When Trump won the presidency in 2016, however, Biden had a new reason to run for president: to defeat him. His campaign was premised on predictability and electability, and he initially failed to catch fire with Democrats who saw candidates with bolder ideas as an antidote to the Trump presidency.
Biden stuck with his message about unifying the country even as Bernie Sanders' calls for Medicare for All or Elizabeth Warren’s promise of “big structural change” resonated with voters in the months before the primaries and the caucuses. The voters of Iowa and New Hampshire handed Biden two humiliating defeats in their nominating contests — fourth and fifth place, respectively, leaving him frustrated and other Democrats convinced his campaign was all but dead.
But a few days in February changed everything.
Biden allies urged Jim Clyburn, the powerful Black South Carolina congressman, to endorse him, which helped Biden achieve a smashing, 29-point victory there, powered by the state’s Black voters. It amounted to a defibrillator for his candidacy. Two other moderate contenders — Minnesota Senator Amy Klobuchar and former South Bend, Ind., mayor Pete Buttigieg — quickly dropped out of the race and coalesced behind him.

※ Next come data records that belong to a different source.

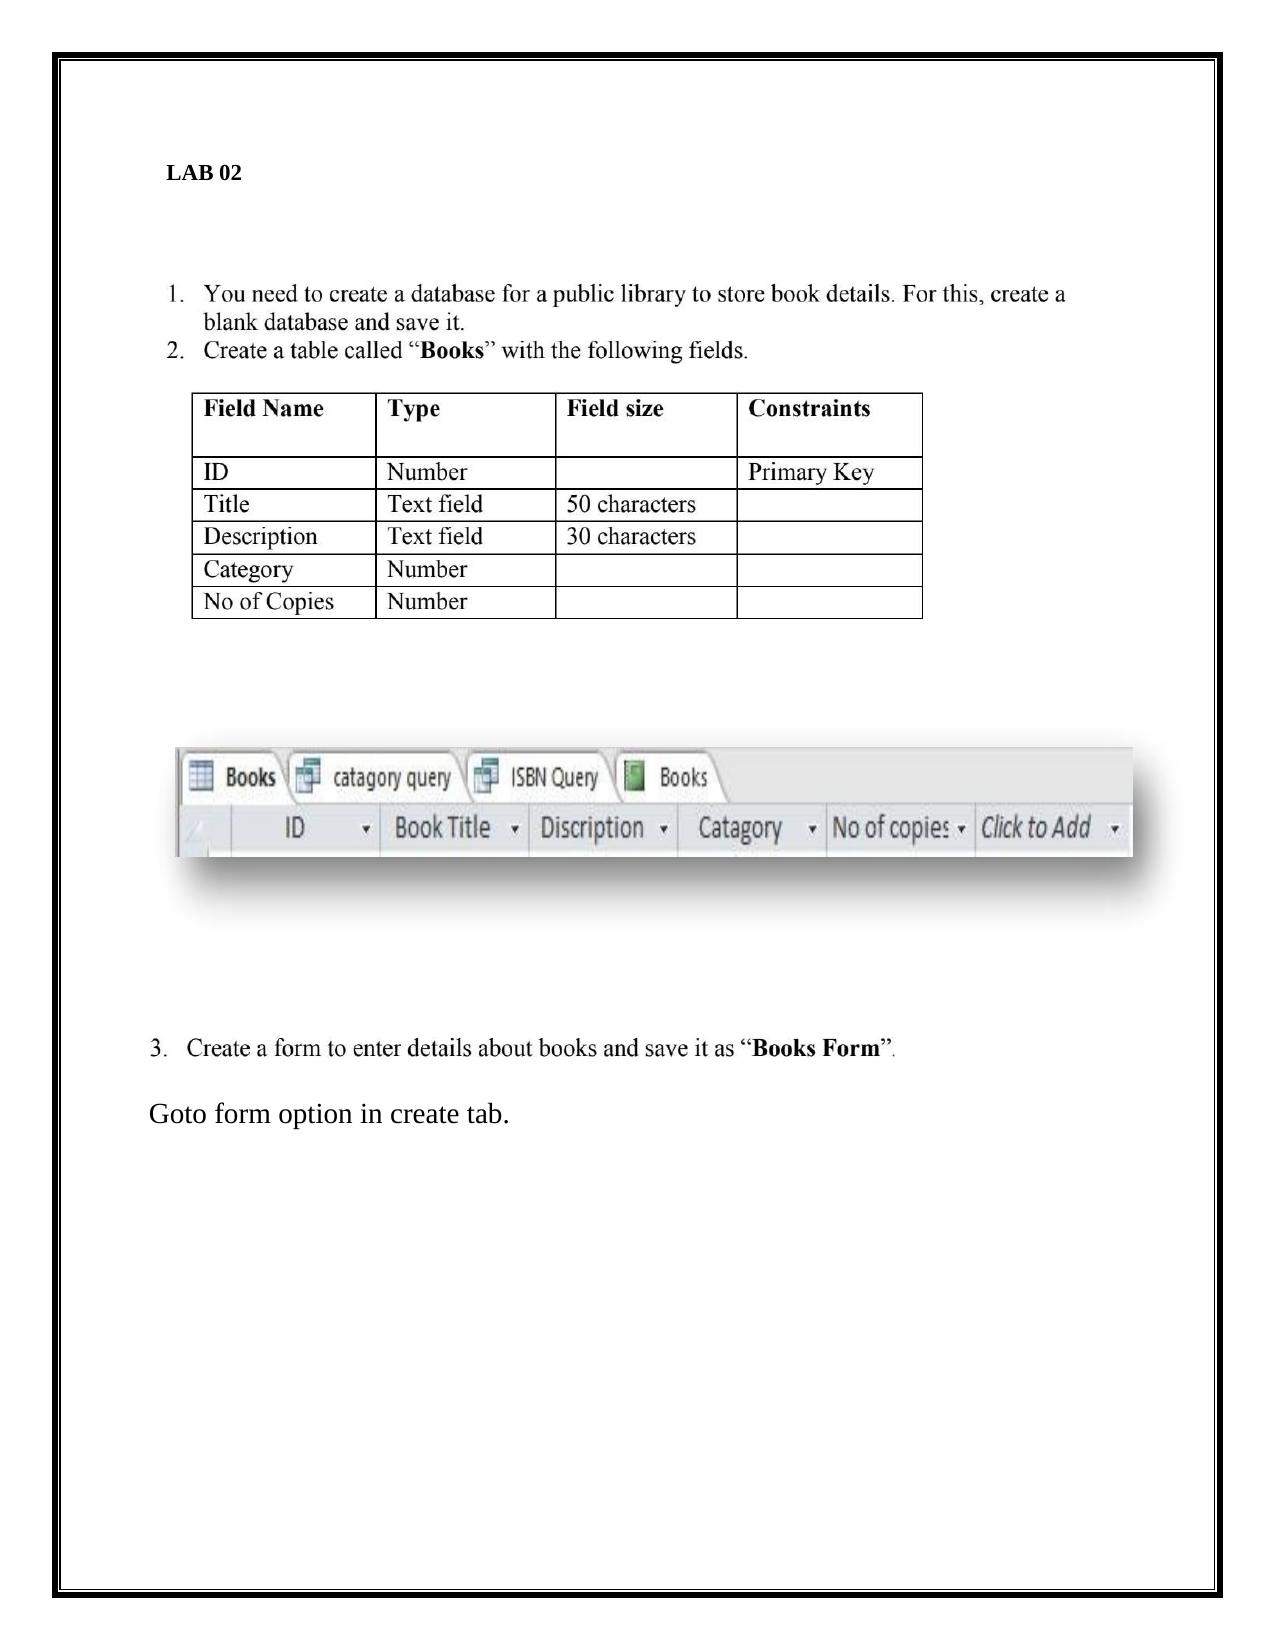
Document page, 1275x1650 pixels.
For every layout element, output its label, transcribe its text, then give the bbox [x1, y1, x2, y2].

text LAB 02 [166, 159, 1065, 186]
text Goto form option in create tab. [148, 1096, 761, 1129]
picture [166, 283, 1066, 619]
picture [148, 716, 1191, 944]
picture [150, 1037, 895, 1067]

By Super Tuesday, Biden was winning primaries in states — like Massachusetts — where he barely campaigned. Yet as soon as it was clear that he had an insurmountable lead over Sanders, the second-to-last candidate standing, the onset of the COVID-19 pandemic shut the nation down and suspended all normal campaigning.

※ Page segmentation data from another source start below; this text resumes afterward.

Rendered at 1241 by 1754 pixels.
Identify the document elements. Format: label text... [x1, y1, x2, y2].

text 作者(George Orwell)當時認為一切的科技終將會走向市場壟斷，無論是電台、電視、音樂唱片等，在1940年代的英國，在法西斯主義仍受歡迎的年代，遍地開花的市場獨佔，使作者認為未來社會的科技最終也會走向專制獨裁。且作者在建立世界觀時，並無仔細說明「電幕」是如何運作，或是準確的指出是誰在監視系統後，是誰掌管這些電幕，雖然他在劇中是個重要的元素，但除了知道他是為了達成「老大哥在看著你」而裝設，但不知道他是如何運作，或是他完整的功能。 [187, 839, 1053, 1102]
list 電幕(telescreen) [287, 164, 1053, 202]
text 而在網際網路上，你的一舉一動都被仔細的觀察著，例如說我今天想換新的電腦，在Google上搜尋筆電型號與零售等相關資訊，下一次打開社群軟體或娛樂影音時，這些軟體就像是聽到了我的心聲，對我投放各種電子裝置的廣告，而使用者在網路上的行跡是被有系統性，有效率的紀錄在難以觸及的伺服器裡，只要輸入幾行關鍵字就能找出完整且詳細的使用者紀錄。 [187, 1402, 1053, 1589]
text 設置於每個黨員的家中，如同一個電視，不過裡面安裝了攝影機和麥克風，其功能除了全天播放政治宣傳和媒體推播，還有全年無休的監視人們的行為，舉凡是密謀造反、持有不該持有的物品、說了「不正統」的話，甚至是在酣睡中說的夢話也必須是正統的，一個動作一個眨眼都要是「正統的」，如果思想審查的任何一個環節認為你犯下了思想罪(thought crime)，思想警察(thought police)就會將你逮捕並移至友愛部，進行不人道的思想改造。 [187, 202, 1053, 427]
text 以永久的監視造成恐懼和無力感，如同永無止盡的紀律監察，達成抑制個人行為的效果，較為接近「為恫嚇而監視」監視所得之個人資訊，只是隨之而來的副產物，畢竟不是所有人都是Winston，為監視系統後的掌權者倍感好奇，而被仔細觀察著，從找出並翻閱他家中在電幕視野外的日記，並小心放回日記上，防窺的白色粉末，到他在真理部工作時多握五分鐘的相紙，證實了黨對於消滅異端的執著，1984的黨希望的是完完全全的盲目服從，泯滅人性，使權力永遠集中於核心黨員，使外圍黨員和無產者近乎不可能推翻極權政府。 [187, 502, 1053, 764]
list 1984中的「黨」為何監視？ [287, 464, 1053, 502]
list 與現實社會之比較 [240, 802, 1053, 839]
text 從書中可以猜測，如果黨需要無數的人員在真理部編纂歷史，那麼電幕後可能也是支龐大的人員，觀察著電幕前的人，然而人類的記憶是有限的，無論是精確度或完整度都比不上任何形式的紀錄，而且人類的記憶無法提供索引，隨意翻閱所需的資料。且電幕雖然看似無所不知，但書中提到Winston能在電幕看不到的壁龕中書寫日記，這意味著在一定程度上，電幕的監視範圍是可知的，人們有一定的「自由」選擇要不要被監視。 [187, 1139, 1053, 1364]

Biden sought to turn the race into a referendum on Trump’s handling of the pandemic — an issue that drowned out others, like immigration or the president’s impeachment. With livestreamed speeches from his home in Delaware, he accused Trump of not having a plan to defeat the virus. The drumbeat of deaths seemed to drive home his point.
Trump urged states to reopen their economies. In May, when a Minneapolis police officer killed a Black man named George Floyd, Trump dismissed the Black Lives Matter protests that spread across the nation, attempting to depict them as “riots” that would endanger white voters' quiet lives in the suburbs. As protesters tore down Confederate statues, Trump launched a spirited defense of American “heritage.”

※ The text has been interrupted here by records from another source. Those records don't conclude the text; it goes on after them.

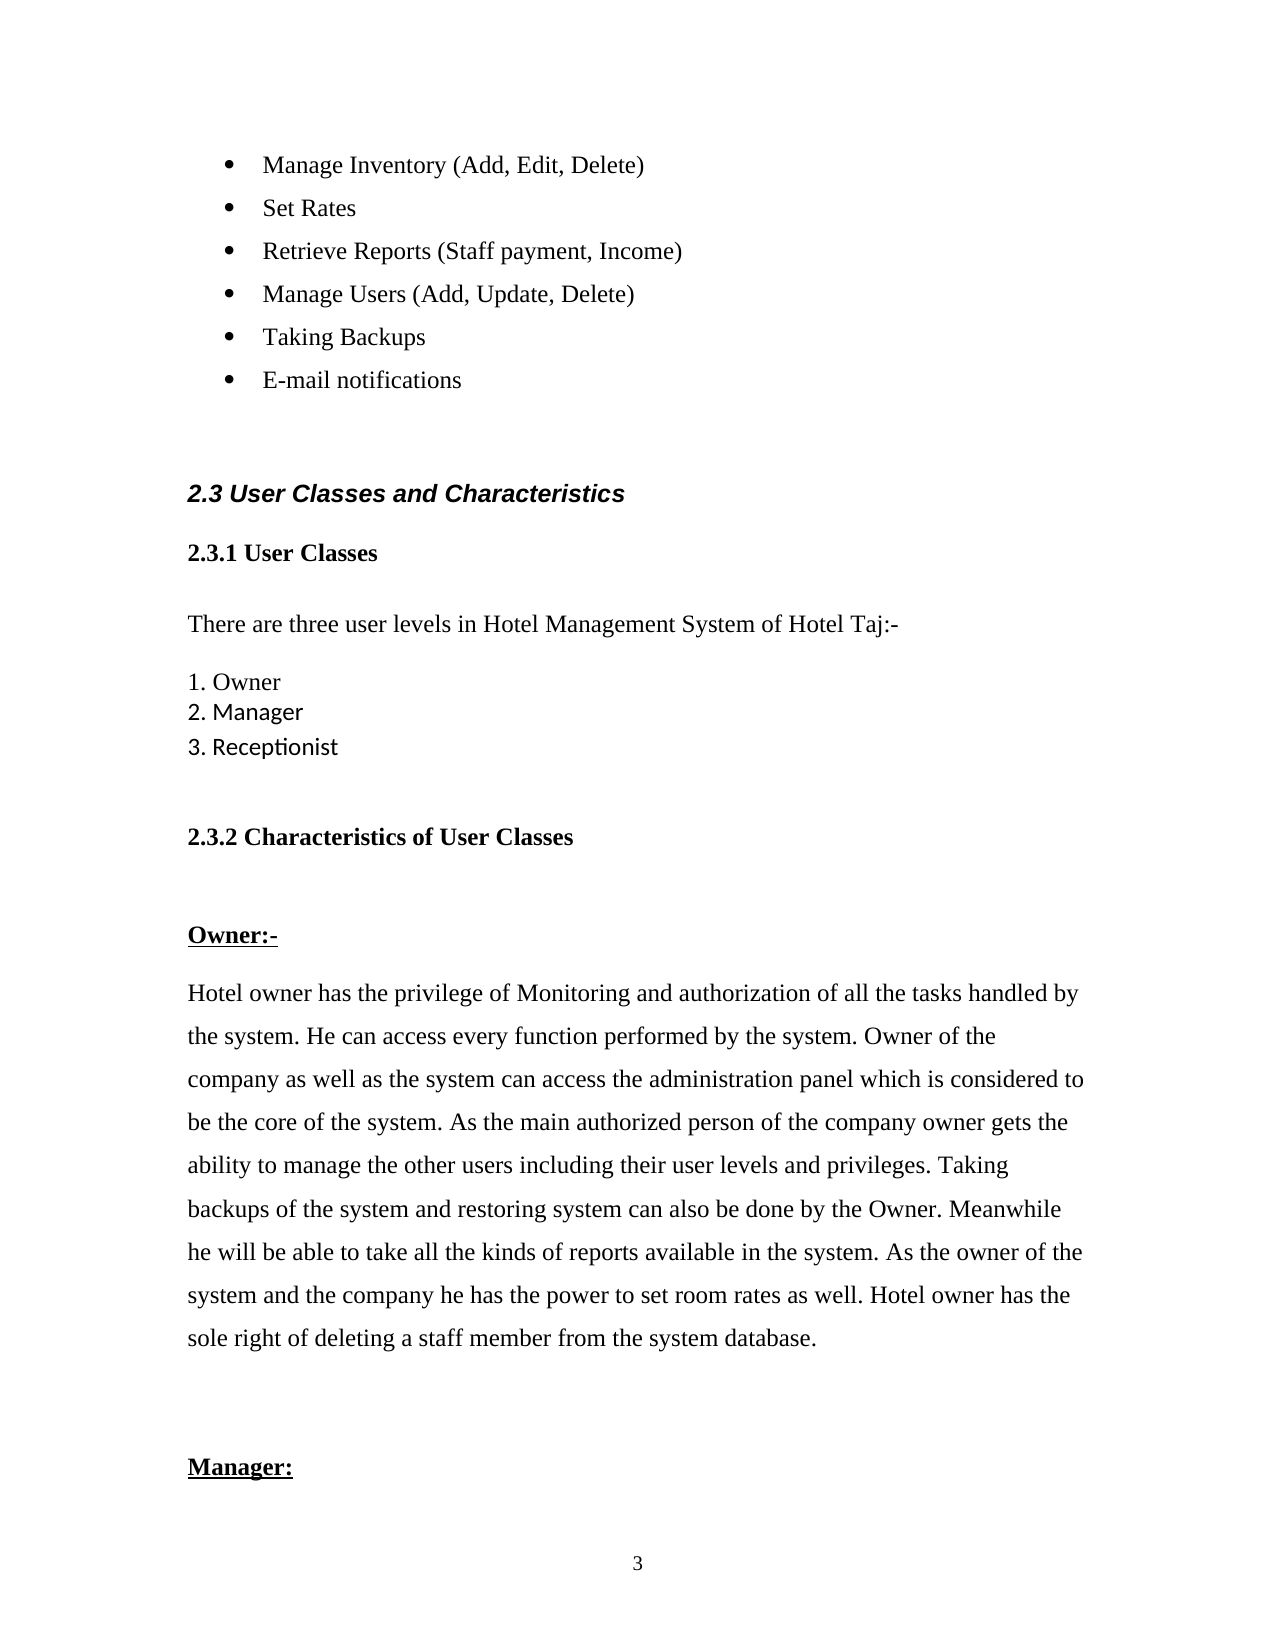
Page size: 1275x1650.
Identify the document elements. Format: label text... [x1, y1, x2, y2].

list 3. Receptionist [187, 731, 1087, 761]
text Hotel owner has the privilege of Monitoring and authorization of all the tasks handled by the system. He can access every function performed by the system. Owner of the company as well as the system can access the administration panel which is considered to be the core of the system. As the main authorized person of the company owner gets the ability to manage the other users including their user levels and privileges. Taking backups of the system and restoring system can also be done by the Owner. Meanwhile he will be able to take all the kinds of reports available in the system. As the owner of the system and the company he has the power to set room rates as well. Hotel owner has the sole right of deleting a staff member from the system database. [187, 978, 1087, 1352]
list Retrieve Reports (Staff payment, Income) [225, 236, 1087, 265]
text Manager: [187, 1452, 1087, 1481]
list E-mail notifications [225, 366, 1087, 394]
text Owner:- [187, 921, 1087, 949]
text There are three user levels in Hotel Management System of Hotel Taj:- [187, 609, 1087, 638]
list Manage Users (Add, Update, Delete) [225, 279, 1087, 308]
list 2. Manager [187, 696, 1087, 726]
list Set Rates [225, 193, 1087, 222]
subtitle 2.3 User Classes and Characteristics [187, 479, 1087, 507]
list Manage Inventory (Add, Edit, Delete) [225, 150, 1087, 179]
subtitle 2.3.1 User Classes [187, 538, 1087, 566]
list Taking Backups [225, 322, 1087, 351]
text 1. Owner [187, 667, 1087, 696]
subtitle 2.3.2 Characteristics of User Classes [187, 822, 1087, 850]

By late summer, Trump had relaunched his raucous campaign rallies, crisscrossing the country while Biden stayed quieter and closer to home, betting that voters tired of Trump’s cacophony would reward his discipline.
It is not clear how many minds that changed. An AP analysis found Trump performed well in parts of the country that have the highest rates of the virus. And Democrats who are evaluating their losses in the House and their failure to pick up control of any new state Legislative chambers already are debating whether it was a mistake to so sharply curb in-person campaigning.